Part of that asset growth, says CFO Chad Braun, involved more than $100 million of mostly retail and land acquisitions made so far this year. When the quarter ended, AmREIT realized $5.5 million in new revenue from its real estate activities.

One positive asset acquisition, which occurred on the quarter’s final day, was the purchase of the high-end lifestyle center, the 47,000-sf SouthBank Plaza in San Antonio.

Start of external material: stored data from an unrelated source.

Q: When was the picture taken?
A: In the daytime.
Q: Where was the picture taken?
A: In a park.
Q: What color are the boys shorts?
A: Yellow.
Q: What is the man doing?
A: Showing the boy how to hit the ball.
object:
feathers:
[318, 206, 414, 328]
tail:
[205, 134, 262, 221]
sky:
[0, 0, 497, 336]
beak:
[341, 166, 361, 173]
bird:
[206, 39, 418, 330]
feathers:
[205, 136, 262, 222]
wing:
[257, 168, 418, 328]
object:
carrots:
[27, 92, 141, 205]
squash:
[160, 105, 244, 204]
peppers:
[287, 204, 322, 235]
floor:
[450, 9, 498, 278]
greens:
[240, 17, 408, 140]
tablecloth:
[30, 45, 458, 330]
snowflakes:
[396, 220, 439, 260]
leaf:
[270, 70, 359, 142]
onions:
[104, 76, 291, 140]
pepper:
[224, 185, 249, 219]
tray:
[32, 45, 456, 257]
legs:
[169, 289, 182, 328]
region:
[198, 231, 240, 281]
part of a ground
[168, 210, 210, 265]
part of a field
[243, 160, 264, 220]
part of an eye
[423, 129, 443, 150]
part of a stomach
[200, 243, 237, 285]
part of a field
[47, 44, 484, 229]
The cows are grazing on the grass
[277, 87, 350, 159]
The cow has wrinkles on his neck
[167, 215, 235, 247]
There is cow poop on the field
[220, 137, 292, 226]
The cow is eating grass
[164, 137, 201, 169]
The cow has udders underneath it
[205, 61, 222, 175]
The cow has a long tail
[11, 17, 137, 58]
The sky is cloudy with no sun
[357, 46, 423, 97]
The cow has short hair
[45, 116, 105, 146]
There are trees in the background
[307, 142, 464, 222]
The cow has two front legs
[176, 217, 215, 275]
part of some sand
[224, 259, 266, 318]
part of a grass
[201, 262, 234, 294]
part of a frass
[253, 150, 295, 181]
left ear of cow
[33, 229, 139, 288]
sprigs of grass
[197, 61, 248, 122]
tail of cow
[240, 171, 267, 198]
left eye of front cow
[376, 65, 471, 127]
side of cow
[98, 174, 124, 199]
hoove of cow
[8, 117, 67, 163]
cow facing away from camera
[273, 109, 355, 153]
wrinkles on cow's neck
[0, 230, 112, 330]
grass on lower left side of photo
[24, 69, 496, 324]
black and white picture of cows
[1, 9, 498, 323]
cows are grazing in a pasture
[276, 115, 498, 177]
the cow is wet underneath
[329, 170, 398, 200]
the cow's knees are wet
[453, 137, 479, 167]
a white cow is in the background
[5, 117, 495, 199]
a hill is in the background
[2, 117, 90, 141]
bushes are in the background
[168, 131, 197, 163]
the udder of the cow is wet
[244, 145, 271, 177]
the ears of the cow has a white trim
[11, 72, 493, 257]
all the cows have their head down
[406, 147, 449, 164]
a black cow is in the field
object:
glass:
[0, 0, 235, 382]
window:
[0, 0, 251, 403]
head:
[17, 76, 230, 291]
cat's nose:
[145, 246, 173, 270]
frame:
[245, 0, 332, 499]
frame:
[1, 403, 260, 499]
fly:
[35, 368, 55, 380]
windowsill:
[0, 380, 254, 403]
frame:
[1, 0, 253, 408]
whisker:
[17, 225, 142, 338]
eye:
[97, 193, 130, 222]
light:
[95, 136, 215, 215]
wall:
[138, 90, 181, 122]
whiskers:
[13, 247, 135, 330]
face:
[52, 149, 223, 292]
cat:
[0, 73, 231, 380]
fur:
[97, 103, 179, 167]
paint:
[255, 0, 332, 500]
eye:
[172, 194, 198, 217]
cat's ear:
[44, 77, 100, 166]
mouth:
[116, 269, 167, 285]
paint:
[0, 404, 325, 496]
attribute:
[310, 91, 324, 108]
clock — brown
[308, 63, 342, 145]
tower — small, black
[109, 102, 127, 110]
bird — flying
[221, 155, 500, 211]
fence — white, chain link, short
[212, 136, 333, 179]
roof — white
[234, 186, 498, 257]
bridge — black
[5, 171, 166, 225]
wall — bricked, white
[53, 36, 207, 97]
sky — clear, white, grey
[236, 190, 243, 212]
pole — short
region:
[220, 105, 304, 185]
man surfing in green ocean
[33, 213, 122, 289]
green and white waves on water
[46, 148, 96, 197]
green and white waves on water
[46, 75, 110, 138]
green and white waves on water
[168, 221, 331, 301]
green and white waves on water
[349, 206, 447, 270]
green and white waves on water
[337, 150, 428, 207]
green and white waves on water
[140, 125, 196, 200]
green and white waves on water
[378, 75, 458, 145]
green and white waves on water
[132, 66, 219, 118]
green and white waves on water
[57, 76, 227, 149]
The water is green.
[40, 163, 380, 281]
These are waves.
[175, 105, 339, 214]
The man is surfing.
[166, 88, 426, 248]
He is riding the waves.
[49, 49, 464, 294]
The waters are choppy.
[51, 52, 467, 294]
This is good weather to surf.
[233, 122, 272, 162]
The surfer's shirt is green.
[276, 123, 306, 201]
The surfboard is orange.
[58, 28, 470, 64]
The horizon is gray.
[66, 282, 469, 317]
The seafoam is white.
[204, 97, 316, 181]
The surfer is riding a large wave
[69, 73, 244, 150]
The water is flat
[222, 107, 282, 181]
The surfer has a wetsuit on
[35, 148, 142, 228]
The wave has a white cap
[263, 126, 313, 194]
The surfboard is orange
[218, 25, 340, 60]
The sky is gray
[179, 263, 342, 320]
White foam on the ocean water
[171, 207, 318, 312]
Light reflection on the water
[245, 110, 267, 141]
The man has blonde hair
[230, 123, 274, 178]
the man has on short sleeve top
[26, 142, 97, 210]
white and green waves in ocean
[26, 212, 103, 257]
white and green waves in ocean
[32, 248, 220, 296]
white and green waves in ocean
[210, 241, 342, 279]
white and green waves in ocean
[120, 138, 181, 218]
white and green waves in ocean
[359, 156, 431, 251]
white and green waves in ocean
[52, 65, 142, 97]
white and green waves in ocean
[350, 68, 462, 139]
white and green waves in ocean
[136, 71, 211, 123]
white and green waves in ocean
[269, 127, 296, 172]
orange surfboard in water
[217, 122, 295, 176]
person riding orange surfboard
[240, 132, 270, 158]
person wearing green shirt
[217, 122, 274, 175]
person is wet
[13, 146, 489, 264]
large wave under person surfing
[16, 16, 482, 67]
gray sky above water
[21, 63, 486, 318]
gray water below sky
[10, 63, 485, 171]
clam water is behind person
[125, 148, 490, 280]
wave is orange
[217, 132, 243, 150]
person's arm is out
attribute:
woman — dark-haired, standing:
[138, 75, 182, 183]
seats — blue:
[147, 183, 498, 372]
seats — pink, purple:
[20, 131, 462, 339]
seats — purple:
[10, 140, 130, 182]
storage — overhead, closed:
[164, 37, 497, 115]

Located near the Riverwalk, the property, with tenants like Hard Rock Cafe and Paisano’s, has boasted retail sales of nearly $600 per sf, versus AmREIT’s portfolio average, which falls between $400 per sf and $500 per sf.

Taylor says the acquisition activities will continue throughout this quarter. On the dispositions side, there is one property under contract and a letter of intent on another.Braun notes that, on the occupancy front, AmREIT’s overall portfolio is 95% leased, which is down slightly from the previous quarter. The reason, he explains, is due to two vacancies in Houston’s Uptown Park Plaza although the rent is guaranteed for a full year. He adds the tenants’ departure fits into the company’s master plan for the center. “We’re on the first stage of moving out those tenants that don’t do well,” he adds.

Braun says the portfolio has 65,000 sf that will expire in the coming year. “But beyond that, we have a very evenly weighted rollover schedule,” he says. In Q3, two leases were signed for about 5,000 sf and a pair renewed, totaling 4,000 sf. Rents increased, on average, 3%, with the median per sf rate now $28.